Studio album by Chris Potter
- Released: January 28, 2013
- Recorded: September 2011
- Studios: Avatar (New York, New York)
- Genre: Jazz
- Length: 63:36
- Labels: ECM ECM 2258
- Producer: Manfred Eicher

Chris Potter chronology
| Transatlantic (2011) | The Sirens (2013) | Imaginary Cities (2015) |

= The Sirens (Chris Potter album) =

The Sirens is a 2013 studio album by jazz saxophonist Chris Potter, recorded in September 2011 and released on ECM in January 2013, his first venture for the label. It features Potter with longtime collaborators, pianist Craig Taborn and bassist Larry Grenadier, along with keyboardist David Virelles and drummer Eric Harland.

==Reception==

The AllMusic review by Thom Jurek awarded the album 4 stars stating "Potter's vision and compositions on The Sirens never lose sight of his goal: portraying the eternal essence of humanity in the mythos of his subject; his poetic lyricism as a soloist, and his empathy as a bandleader are consummate."

The Guardian's John Fordham noted "Only the faintly niggling sensation of this being a classically authoritative Potter jazz set with some suitable concept-exotica embroidery blunts The Sirens impact."

All About Jazz correspondent John Kelman observed "Through it all, there's no mistaking this for anything but a Chris Potter record, but with The Sirens he's delivered one unlike any he's done before. An eclectic album that couldn't have happened without what's come before, it's nevertheless a signpost of significant change, as the saxophonist opens himself up compositionally—and, from a performance perspective, one that, if he can keep this remarkable group together, promises even better things to come." Another review by Ian Patterson stated "The Sirens will go down as one of Potter's best, but this is assuredly a collective triumph."

*Information shown*:
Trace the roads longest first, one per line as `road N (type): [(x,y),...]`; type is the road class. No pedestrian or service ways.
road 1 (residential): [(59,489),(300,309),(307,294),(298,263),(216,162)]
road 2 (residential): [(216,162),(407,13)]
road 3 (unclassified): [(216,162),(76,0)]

*Complete the following*:
A – From the article on The Sirens, return the passage starting with "The Sirens is" and going on through "drummer Eric Harland.".
B – Name every reviewer quoted in the article on The Sirens.
The listing isn't needed for this work.

*Results of the exercise*:
A –
The Sirens is a 2013 studio album by jazz saxophonist Chris Potter, recorded in September 2011 and released on ECM in January 2013, his first venture for the label. It features Potter with longtime collaborators, pianist Craig Taborn and bassist Larry Grenadier, along with keyboardist David Virelles and drummer Eric Harland.

B – Thom Jurek, John Fordham, John Kelman, Ian Patterson